Description of the task :: Write each line out exactly, leaving none out.

Supplied material ::
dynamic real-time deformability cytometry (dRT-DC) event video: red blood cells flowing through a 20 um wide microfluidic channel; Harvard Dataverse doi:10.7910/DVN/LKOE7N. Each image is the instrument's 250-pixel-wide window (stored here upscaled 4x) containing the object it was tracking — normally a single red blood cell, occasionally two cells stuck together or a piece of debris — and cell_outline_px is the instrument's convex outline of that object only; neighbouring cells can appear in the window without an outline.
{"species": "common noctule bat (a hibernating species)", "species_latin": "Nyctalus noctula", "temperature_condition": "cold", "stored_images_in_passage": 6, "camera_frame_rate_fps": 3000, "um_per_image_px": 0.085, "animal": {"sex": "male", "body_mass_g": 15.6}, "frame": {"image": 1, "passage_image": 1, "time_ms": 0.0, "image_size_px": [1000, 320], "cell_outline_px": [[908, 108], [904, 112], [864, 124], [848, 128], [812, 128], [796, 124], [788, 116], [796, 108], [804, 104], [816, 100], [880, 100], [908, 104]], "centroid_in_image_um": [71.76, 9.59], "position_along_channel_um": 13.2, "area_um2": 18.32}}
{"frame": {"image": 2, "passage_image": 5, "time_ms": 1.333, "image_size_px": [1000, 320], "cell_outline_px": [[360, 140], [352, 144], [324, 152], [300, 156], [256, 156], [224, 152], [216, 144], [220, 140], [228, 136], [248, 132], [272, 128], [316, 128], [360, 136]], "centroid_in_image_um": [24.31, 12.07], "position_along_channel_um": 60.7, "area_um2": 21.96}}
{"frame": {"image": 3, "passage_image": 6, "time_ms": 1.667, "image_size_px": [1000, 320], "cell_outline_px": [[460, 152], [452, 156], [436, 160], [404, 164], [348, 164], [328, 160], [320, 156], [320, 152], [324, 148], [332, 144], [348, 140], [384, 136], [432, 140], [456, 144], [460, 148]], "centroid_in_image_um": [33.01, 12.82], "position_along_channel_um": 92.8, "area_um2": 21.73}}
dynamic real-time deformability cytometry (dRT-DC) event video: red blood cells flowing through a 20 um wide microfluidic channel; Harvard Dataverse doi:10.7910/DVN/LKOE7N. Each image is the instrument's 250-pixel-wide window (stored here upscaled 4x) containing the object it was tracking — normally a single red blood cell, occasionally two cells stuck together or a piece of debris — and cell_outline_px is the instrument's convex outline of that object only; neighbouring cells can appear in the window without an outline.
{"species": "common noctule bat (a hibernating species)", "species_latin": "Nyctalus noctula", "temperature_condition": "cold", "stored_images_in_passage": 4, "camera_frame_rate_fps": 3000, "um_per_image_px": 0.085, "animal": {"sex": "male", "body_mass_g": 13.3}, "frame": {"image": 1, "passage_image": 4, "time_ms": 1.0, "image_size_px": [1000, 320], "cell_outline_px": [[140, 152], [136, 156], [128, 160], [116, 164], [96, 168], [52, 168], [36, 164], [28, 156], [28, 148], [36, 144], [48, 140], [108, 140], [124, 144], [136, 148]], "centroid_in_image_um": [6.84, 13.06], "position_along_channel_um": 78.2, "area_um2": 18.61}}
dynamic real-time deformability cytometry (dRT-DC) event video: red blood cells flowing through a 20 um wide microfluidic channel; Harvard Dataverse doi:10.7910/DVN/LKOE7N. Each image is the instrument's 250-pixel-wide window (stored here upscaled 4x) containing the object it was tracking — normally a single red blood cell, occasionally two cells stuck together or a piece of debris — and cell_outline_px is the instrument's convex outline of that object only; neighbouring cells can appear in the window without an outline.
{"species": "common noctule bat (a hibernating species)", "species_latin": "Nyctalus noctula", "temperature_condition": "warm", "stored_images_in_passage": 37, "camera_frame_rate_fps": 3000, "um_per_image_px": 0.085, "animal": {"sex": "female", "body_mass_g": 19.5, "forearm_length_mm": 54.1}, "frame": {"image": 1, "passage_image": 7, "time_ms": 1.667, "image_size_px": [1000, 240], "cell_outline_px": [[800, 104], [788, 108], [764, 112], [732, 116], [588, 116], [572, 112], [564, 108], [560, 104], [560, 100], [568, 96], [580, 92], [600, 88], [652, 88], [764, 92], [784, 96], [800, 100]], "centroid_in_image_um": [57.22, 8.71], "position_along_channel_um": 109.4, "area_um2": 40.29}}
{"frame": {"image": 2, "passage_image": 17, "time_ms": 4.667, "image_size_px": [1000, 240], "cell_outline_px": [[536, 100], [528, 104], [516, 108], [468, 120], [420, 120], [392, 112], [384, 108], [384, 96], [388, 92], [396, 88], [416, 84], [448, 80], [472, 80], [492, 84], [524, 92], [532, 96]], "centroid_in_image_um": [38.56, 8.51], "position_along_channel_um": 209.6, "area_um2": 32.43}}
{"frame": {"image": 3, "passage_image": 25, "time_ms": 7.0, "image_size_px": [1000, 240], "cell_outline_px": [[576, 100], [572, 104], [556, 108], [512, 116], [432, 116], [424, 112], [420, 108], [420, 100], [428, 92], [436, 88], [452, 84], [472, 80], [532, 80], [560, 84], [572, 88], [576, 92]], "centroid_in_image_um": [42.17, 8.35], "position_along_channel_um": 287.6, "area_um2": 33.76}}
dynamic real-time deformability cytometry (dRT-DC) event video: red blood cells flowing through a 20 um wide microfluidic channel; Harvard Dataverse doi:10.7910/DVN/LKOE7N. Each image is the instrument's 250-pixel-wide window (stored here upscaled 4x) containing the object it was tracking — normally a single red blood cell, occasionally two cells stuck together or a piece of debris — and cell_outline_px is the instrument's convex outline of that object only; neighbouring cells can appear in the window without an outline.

The completed task ::
dynamic real-time deformability cytometry (dRT-DC) event video: red blood cells flowing through a 20 um wide microfluidic channel; Harvard Dataverse doi:10.7910/DVN/LKOE7N. Each image is the instrument's 250-pixel-wide window (stored here upscaled 4x) containing the object it was tracking — normally a single red blood cell, occasionally two cells stuck together or a piece of debris — and cell_outline_px is the instrument's convex outline of that object only; neighbouring cells can appear in the window without an outline.
{"species": "common noctule bat (a hibernating species)", "species_latin": "Nyctalus noctula", "temperature_condition": "cold", "stored_images_in_passage": 6, "camera_frame_rate_fps": 3000, "um_per_image_px": 0.085, "animal": {"sex": "male", "body_mass_g": 15.6}, "frame": {"image": 1, "passage_image": 1, "time_ms": 0.0, "image_size_px": [1000, 320], "cell_outline_px": [[908, 108], [904, 112], [864, 124], [848, 128], [812, 128], [796, 124], [788, 116], [796, 108], [804, 104], [816, 100], [880, 100], [908, 104]], "centroid_in_image_um": [71.76, 9.59], "position_along_channel_um": 13.2, "area_um2": 18.32}}
{"frame": {"image": 2, "passage_image": 5, "time_ms": 1.333, "image_size_px": [1000, 320], "cell_outline_px": [[360, 140], [352, 144], [324, 152], [300, 156], [256, 156], [224, 152], [216, 144], [220, 140], [228, 136], [248, 132], [272, 128], [316, 128], [360, 136]], "centroid_in_image_um": [24.31, 12.07], "position_along_channel_um": 60.7, "area_um2": 21.96}}
{"frame": {"image": 3, "passage_image": 6, "time_ms": 1.667, "image_size_px": [1000, 320], "cell_outline_px": [[460, 152], [452, 156], [436, 160], [404, 164], [348, 164], [328, 160], [320, 156], [320, 152], [324, 148], [332, 144], [348, 140], [384, 136], [432, 140], [456, 144], [460, 148]], "centroid_in_image_um": [33.01, 12.82], "position_along_channel_um": 92.8, "area_um2": 21.73}}
dynamic real-time deformability cytometry (dRT-DC) event video: red blood cells flowing through a 20 um wide microfluidic channel; Harvard Dataverse doi:10.7910/DVN/LKOE7N. Each image is the instrument's 250-pixel-wide window (stored here upscaled 4x) containing the object it was tracking — normally a single red blood cell, occasionally two cells stuck together or a piece of debris — and cell_outline_px is the instrument's convex outline of that object only; neighbouring cells can appear in the window without an outline.
{"species": "common noctule bat (a hibernating species)", "species_latin": "Nyctalus noctula", "temperature_condition": "cold", "stored_images_in_passage": 4, "camera_frame_rate_fps": 3000, "um_per_image_px": 0.085, "animal": {"sex": "male", "body_mass_g": 13.3}, "frame": {"image": 1, "passage_image": 4, "time_ms": 1.0, "image_size_px": [1000, 320], "cell_outline_px": [[140, 152], [136, 156], [128, 160], [116, 164], [96, 168], [52, 168], [36, 164], [28, 156], [28, 148], [36, 144], [48, 140], [108, 140], [124, 144], [136, 148]], "centroid_in_image_um": [6.84, 13.06], "position_along_channel_um": 78.2, "area_um2": 18.61}}
dynamic real-time deformability cytometry (dRT-DC) event video: red blood cells flowing through a 20 um wide microfluidic channel; Harvard Dataverse doi:10.7910/DVN/LKOE7N. Each image is the instrument's 250-pixel-wide window (stored here upscaled 4x) containing the object it was tracking — normally a single red blood cell, occasionally two cells stuck together or a piece of debris — and cell_outline_px is the instrument's convex outline of that object only; neighbouring cells can appear in the window without an outline.
{"species": "common noctule bat (a hibernating species)", "species_latin": "Nyctalus noctula", "temperature_condition": "warm", "stored_images_in_passage": 37, "camera_frame_rate_fps": 3000, "um_per_image_px": 0.085, "animal": {"sex": "female", "body_mass_g": 19.5, "forearm_length_mm": 54.1}, "frame": {"image": 1, "passage_image": 7, "time_ms": 1.667, "image_size_px": [1000, 240], "cell_outline_px": [[800, 104], [788, 108], [764, 112], [732, 116], [588, 116], [572, 112], [564, 108], [560, 104], [560, 100], [568, 96], [580, 92], [600, 88], [652, 88], [764, 92], [784, 96], [800, 100]], "centroid_in_image_um": [57.22, 8.71], "position_along_channel_um": 109.4, "area_um2": 40.29}}
{"frame": {"image": 2, "passage_image": 17, "time_ms": 4.667, "image_size_px": [1000, 240], "cell_outline_px": [[536, 100], [528, 104], [516, 108], [468, 120], [420, 120], [392, 112], [384, 108], [384, 96], [388, 92], [396, 88], [416, 84], [448, 80], [472, 80], [492, 84], [524, 92], [532, 96]], "centroid_in_image_um": [38.56, 8.51], "position_along_channel_um": 209.6, "area_um2": 32.43}}
{"frame": {"image": 3, "passage_image": 25, "time_ms": 7.0, "image_size_px": [1000, 240], "cell_outline_px": [[576, 100], [572, 104], [556, 108], [512, 116], [432, 116], [424, 112], [420, 108], [420, 100], [428, 92], [436, 88], [452, 84], [472, 80], [532, 80], [560, 84], [572, 88], [576, 92]], "centroid_in_image_um": [42.17, 8.35], "position_along_channel_um": 287.6, "area_um2": 33.76}}
dynamic real-time deformability cytometry (dRT-DC) event video: red blood cells flowing through a 20 um wide microfluidic channel; Harvard Dataverse doi:10.7910/DVN/LKOE7N. Each image is the instrument's 250-pixel-wide window (stored here upscaled 4x) containing the object it was tracking — normally a single red blood cell, occasionally two cells stuck together or a piece of debris — and cell_outline_px is the instrument's convex outline of that object only; neighbouring cells can appear in the window without an outline.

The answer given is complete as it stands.